"terkadang aku hanya bisa mengalah dengan takdir karena bagiku terlalu mustahil untuk melawannya".
"Arghhh...." Nathan terjatuh karena ia menabrak gerobak yang sedang lewat.
Melihat hal itu, aku segera menghampiri Nathan dan mengecek keadaannya. Untung saja Nathan baik baik saja, ia hanya sakit di beberapa bagian tubuhnya akibat terbentur
"Pakk... Maaf saya engga sengaja" Nathan menundukkan kepalanya sebagai rasa bersalah.
"Lain kali hati hati ya nak..."pria tua itupun berlalu sambil mendorong gerobaknya.
"Kok bisa sampai nabrak gerobak sih? Emang gerobaknya ga keliatan?" Nathan terdiam sembari menatapku "ohh kamu terlalu buta karena mencintai sampai gerobak aja ga keliatan yaa??... Sayang dehh sama kamu" ucapku berusaha menggodanya.
"HEHHH ENGGA GITU YA JEYEK" Nathan memukul Alvan dengan kencang mencoba menyadarkannya yang halu terlalu tinggi.

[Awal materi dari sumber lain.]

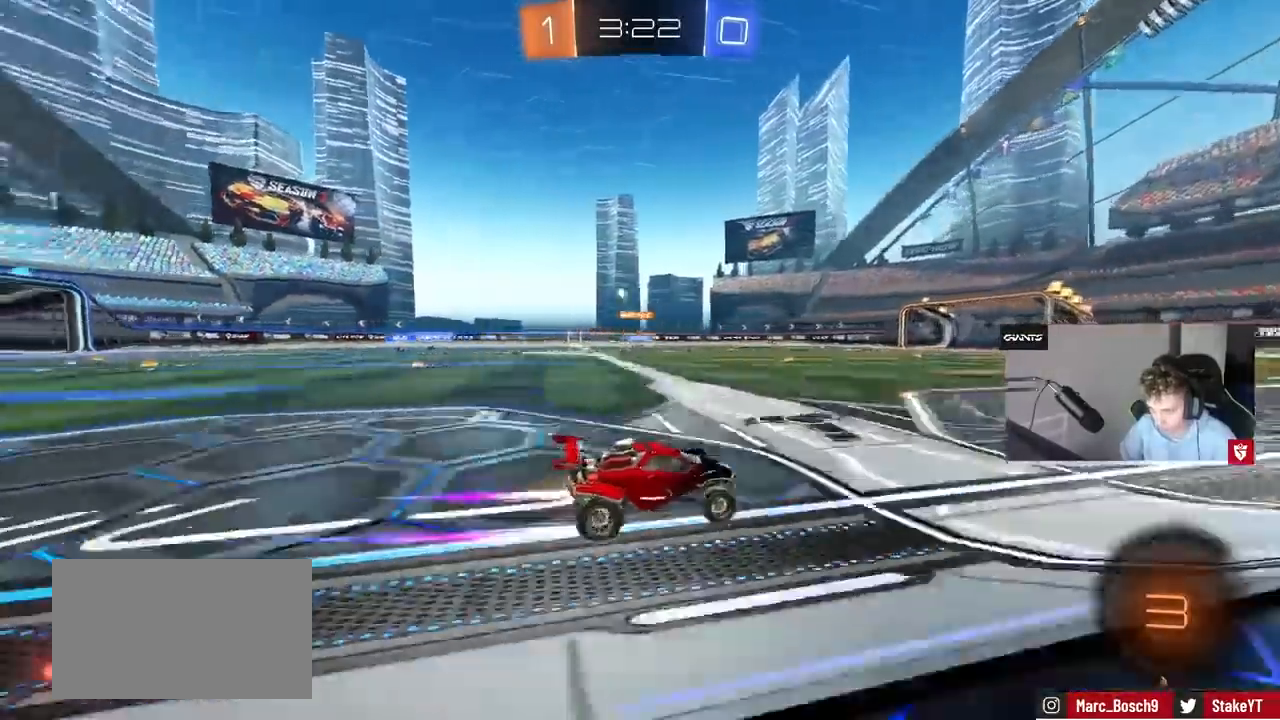
{"keys": ["d", "shift", "w"], "mouse": [], "events": [[67, "a", "up"], [233, "a", "down"], [300, "shift", "down"], [300, "w", "up"], [333, "a", "up"], [333, "d", "down"], [333, "shift", "up"], [333, "w", "down"], [467, "shift", "down"]]}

"Affah iyahh?" Aku terus berusaha menggodanya sembari tersenyum lalu perlahan lahan aku mendekati wajahnya dan mengecup bibirnya sekilas kemudian aku berlari lagi meninggalkan Nathan dengan pipinya yang memerah.
"HEHHHH!! JEYEKKKK" Nathan berlari mengejarku sambil berteriak, entah kenapa dia terlihat sangat lucu.

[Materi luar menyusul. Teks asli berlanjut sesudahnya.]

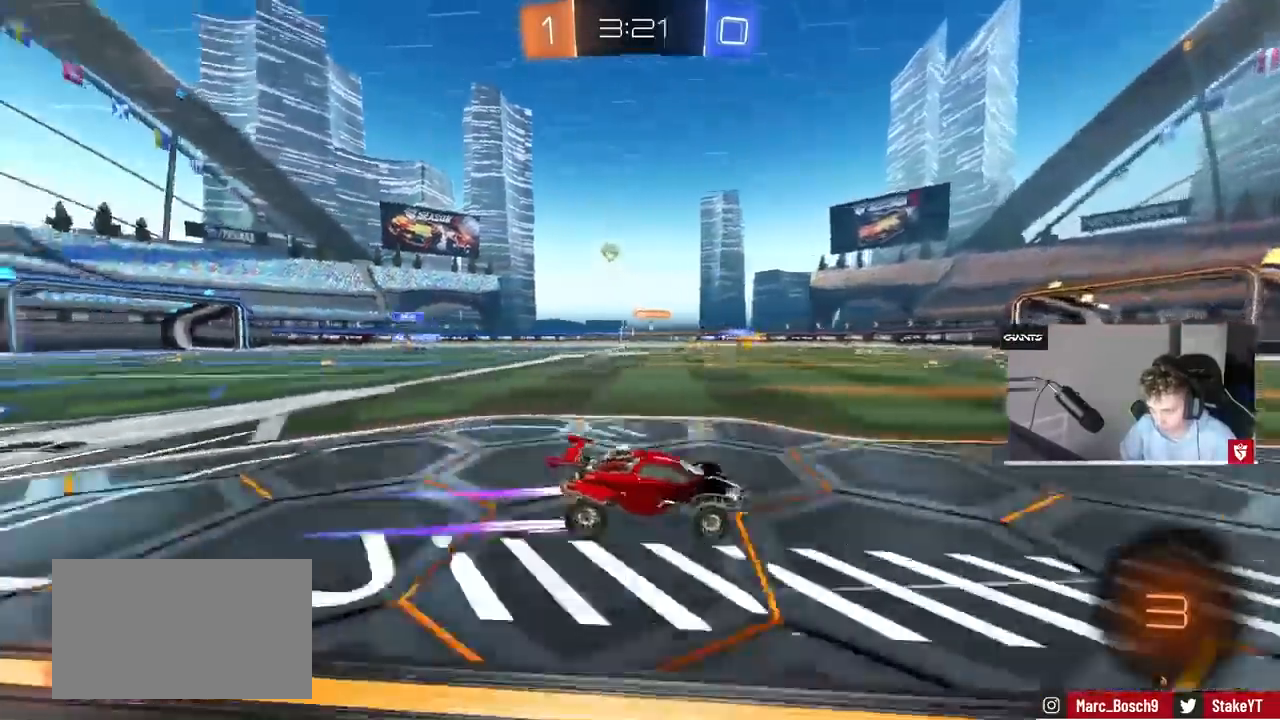
{"keys": ["d", "w"], "mouse": [], "events": [[67, "shift", "up"]]}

Aku dan Nathanpun sampai di kamar kosnya. Kami berniat untuk belajar bersama malam ini agar esok bisa belajar dengan baik.
* * *
Sebelum belajar, kami mandi dan juga bersih bersih terlebih dahulu (seperti layaknya orang berumah tangga (bercanda tapi iya)). Setelah kami selesai mandi dan makan kamipun segera membuka buku pelajaran yang akan di pelajari di hari esok.
"Paaan... Besok pelajarannya apa deh? Nathan lupaa" Nathan mulai memanggil dirinya sendiri dengan nama, bukankah itu terdengar sangat lucu?
"Ish Nathan Nathan kan kita udah masuk sekolah lebih dari sebulan masa gak inget sih? Besok itu matematika, bahasa Inggris sama sejarah" ucapku sambil menggeleng gelengkan kepala.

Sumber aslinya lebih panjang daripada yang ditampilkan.